◆ **REQUIRED WORK**
The answer is the full listing below, copied exactly, with its pictures omitted.

◆ **DATA SECTION**
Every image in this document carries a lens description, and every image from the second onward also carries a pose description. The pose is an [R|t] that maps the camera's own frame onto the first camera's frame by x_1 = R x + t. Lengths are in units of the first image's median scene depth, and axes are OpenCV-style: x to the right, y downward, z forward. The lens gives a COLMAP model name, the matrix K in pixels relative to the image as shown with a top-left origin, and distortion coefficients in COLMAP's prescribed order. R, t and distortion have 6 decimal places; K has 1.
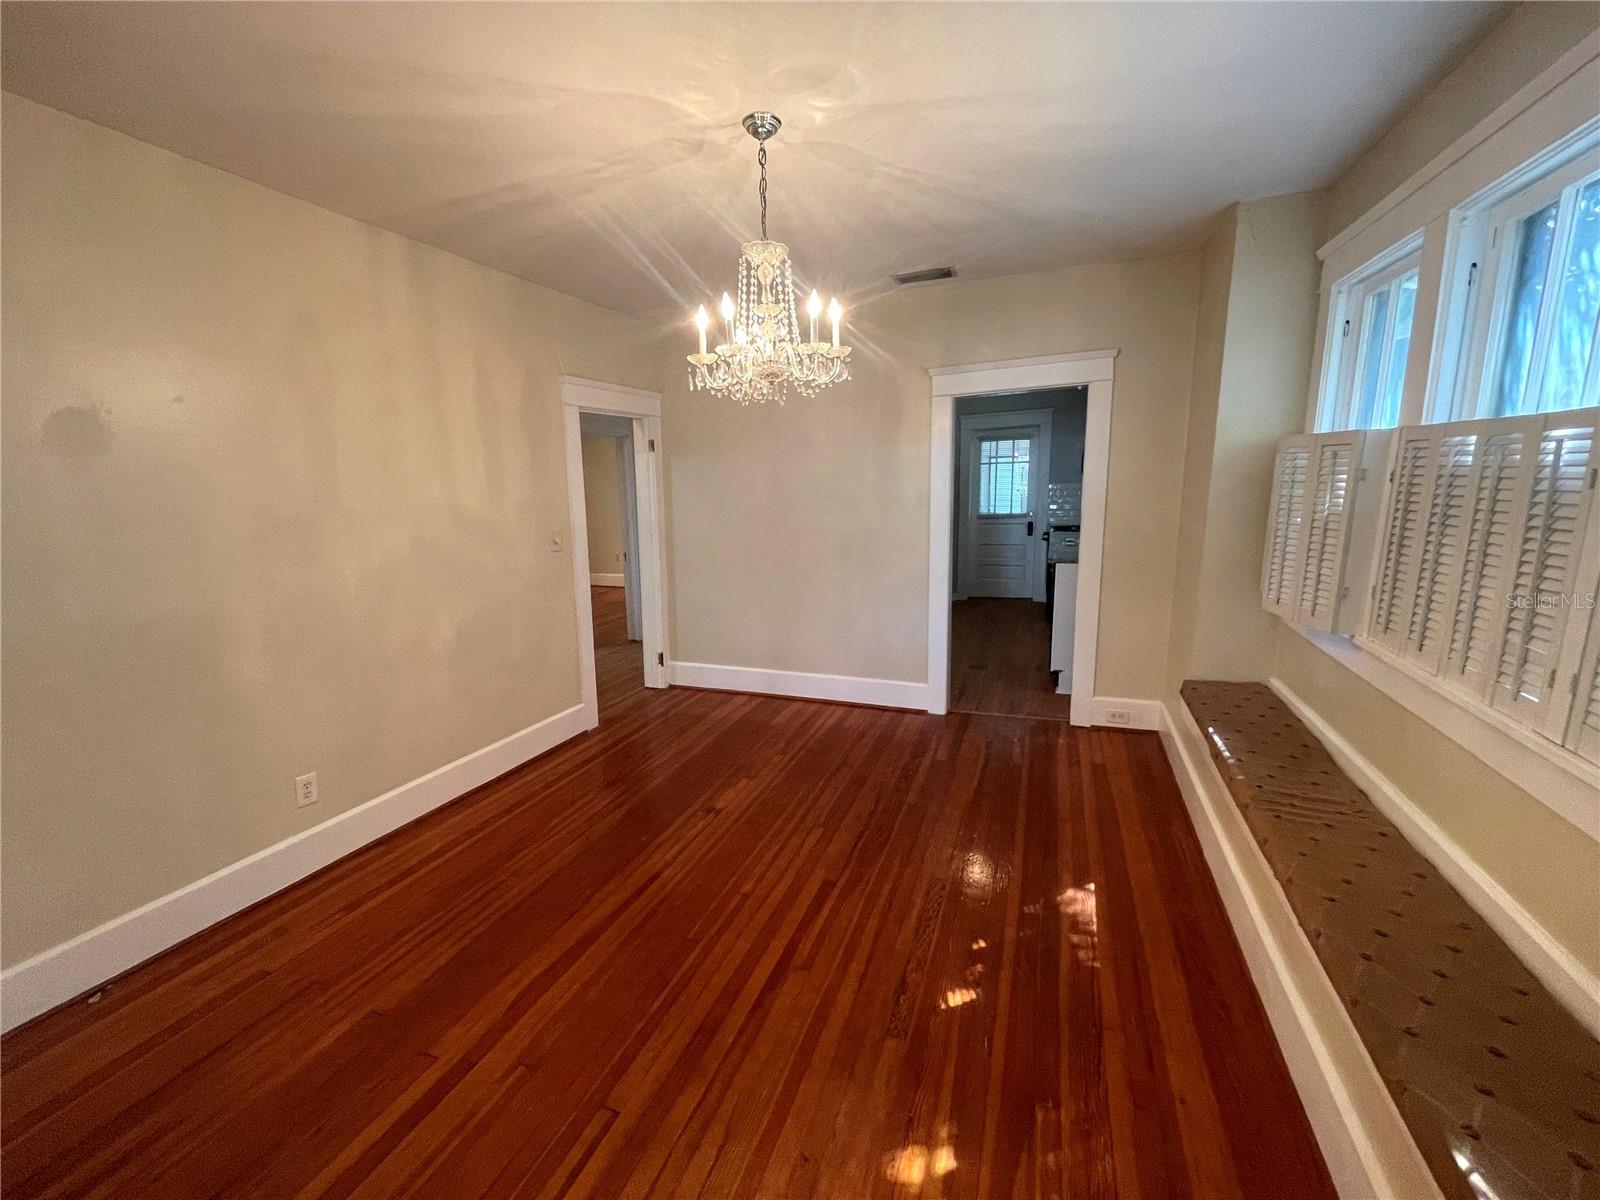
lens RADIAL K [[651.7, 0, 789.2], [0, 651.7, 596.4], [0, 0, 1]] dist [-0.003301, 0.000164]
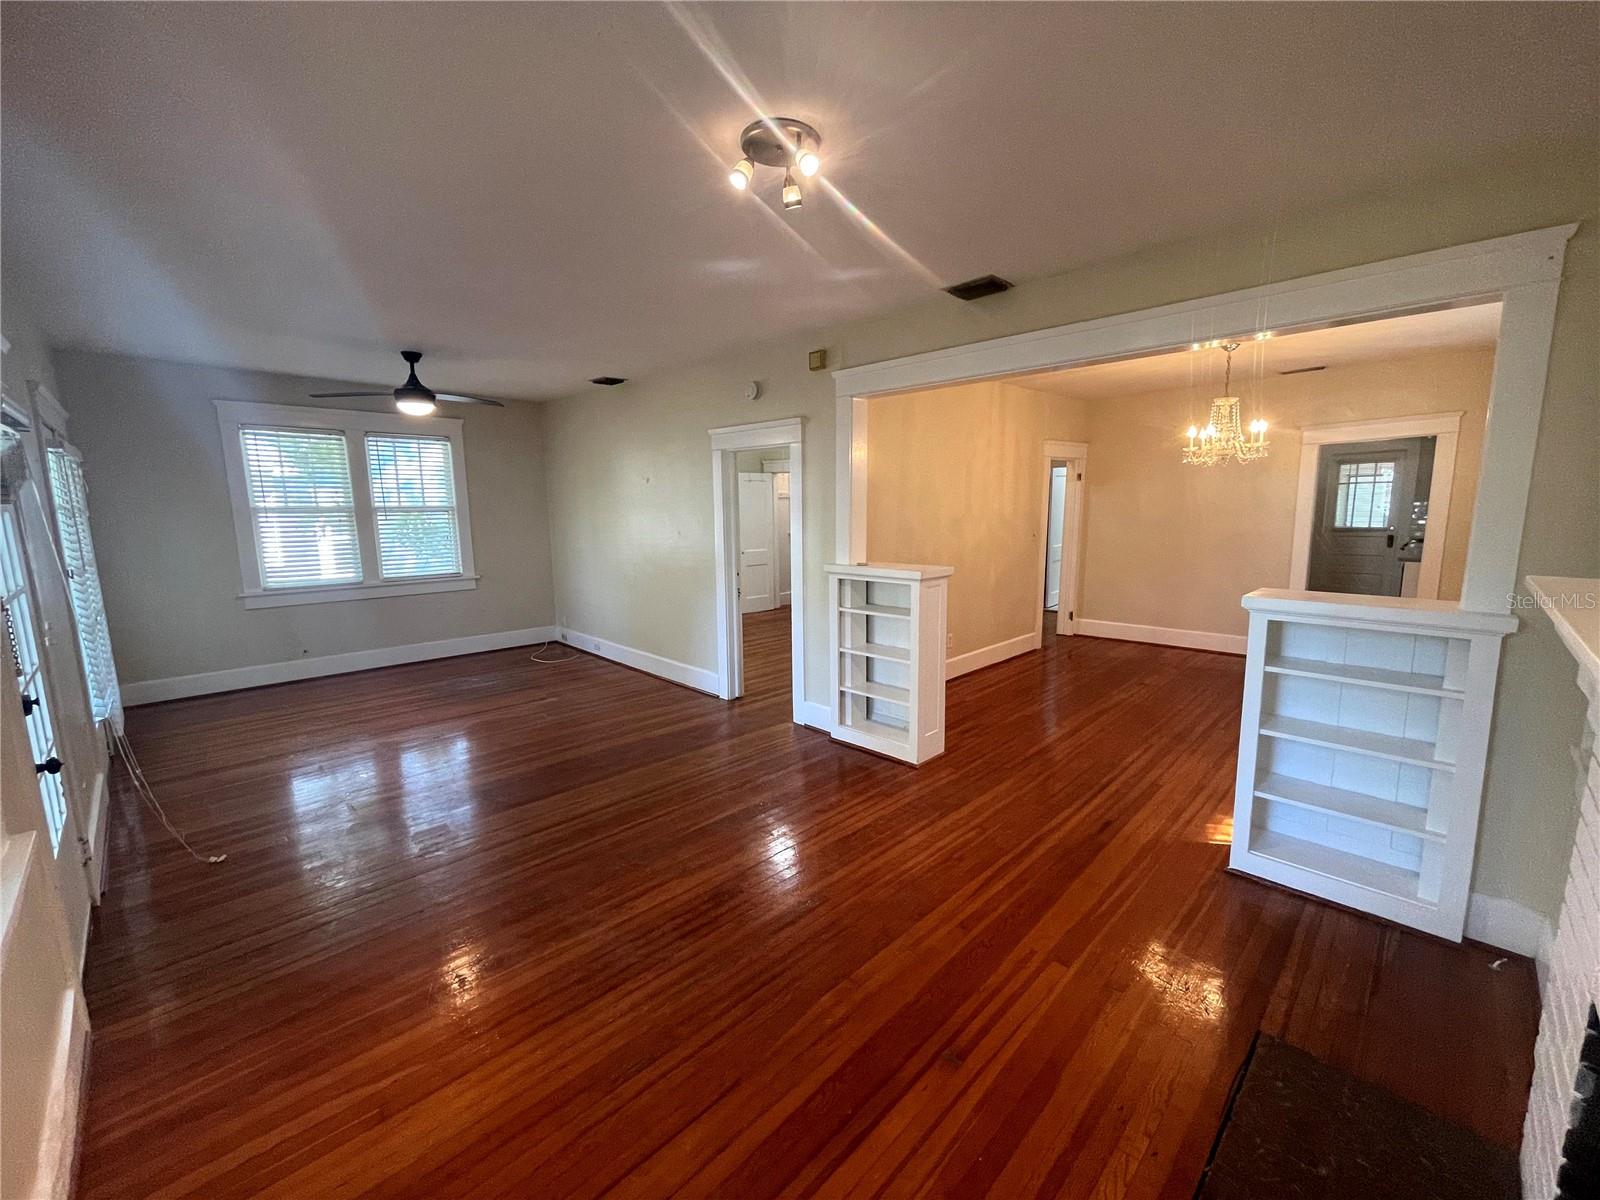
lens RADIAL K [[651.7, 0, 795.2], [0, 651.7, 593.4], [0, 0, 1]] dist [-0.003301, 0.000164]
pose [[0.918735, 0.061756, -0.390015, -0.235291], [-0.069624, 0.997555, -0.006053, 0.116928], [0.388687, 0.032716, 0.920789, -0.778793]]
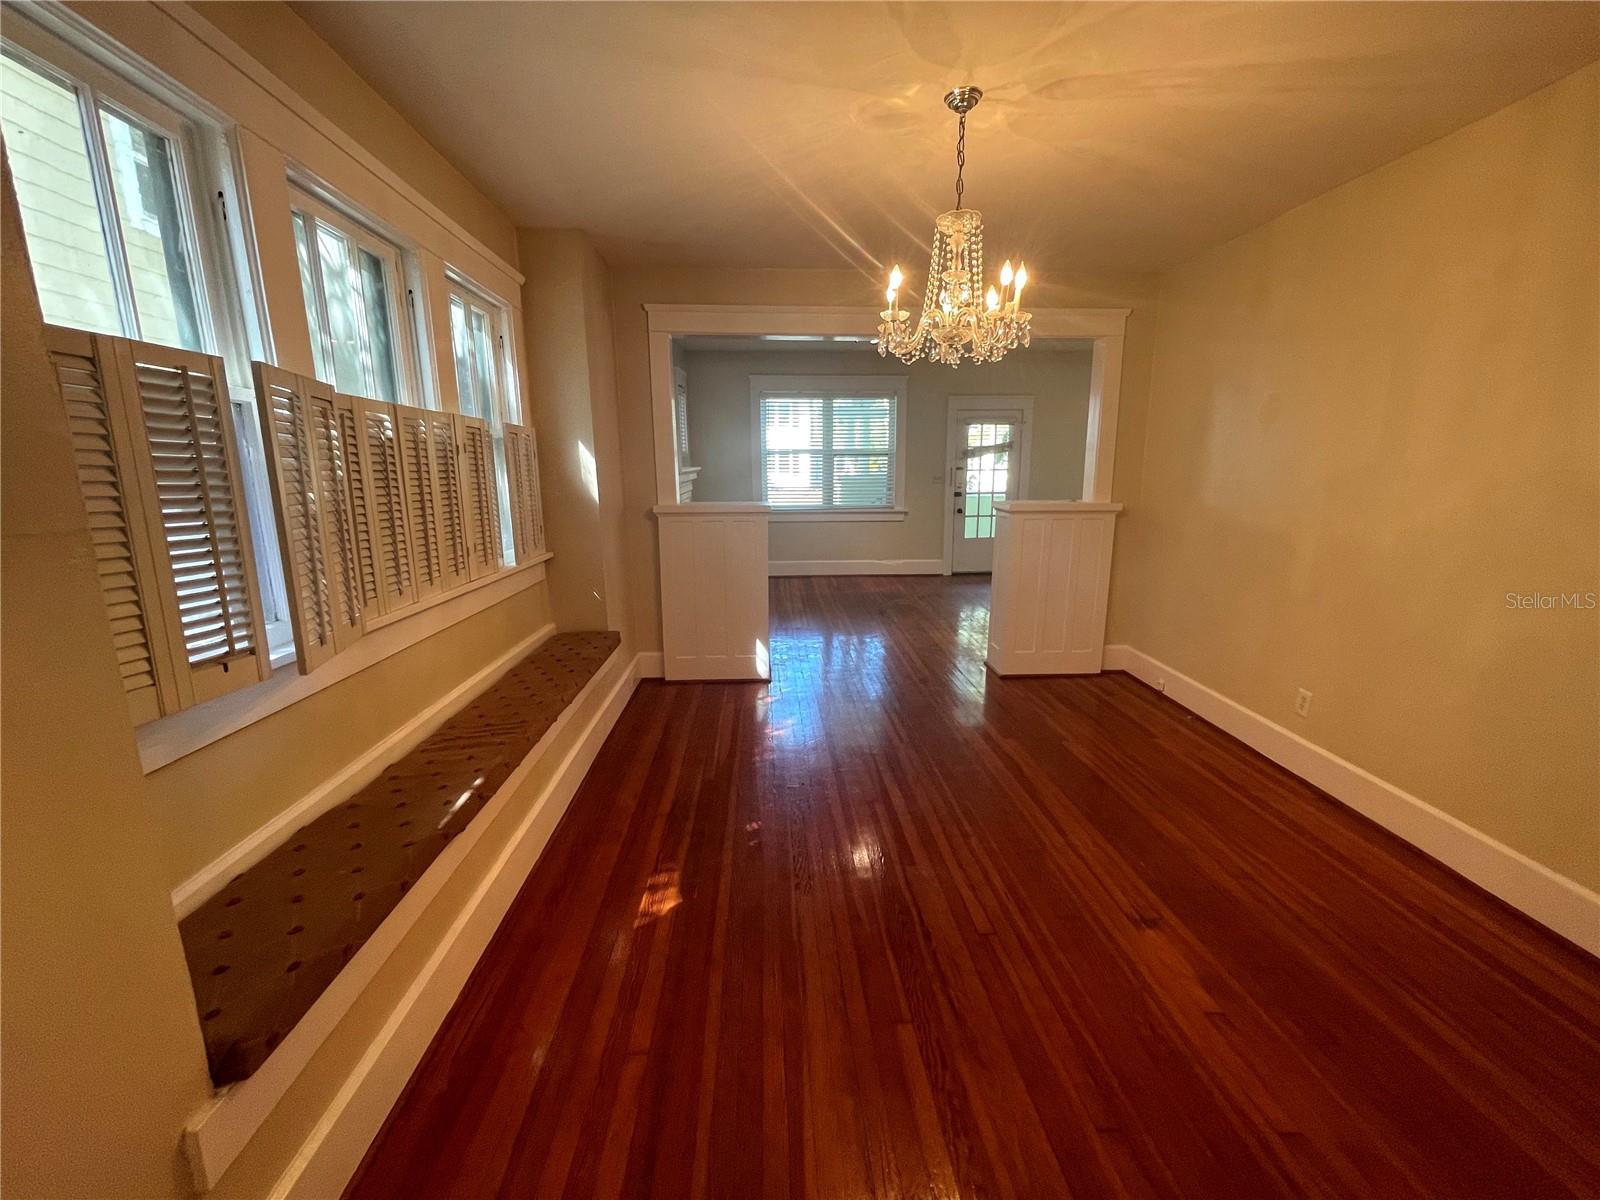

◆ **REPLY TO THE EXERCISE**
Every image in this document carries a lens description, and every image from the second onward also carries a pose description. The pose is an [R|t] that maps the camera's own frame onto the first camera's frame by x_1 = R x + t. Lengths are in units of the first image's median scene depth, and axes are OpenCV-style: x to the right, y downward, z forward. The lens gives a COLMAP model name, the matrix K in pixels relative to the image as shown with a top-left origin, and distortion coefficients in COLMAP's prescribed order. R, t and distortion have 6 decimal places; K has 1.
lens RADIAL K [[651.7, 0, 789.2], [0, 651.7, 596.4], [0, 0, 1]] dist [-0.003301, 0.000164]
lens RADIAL K [[651.7, 0, 795.2], [0, 651.7, 593.4], [0, 0, 1]] dist [-0.003301, 0.000164]
pose [[0.918735, 0.061756, -0.390015, -0.235291], [-0.069624, 0.997555, -0.006053, 0.116928], [0.388687, 0.032716, 0.920789, -0.778793]]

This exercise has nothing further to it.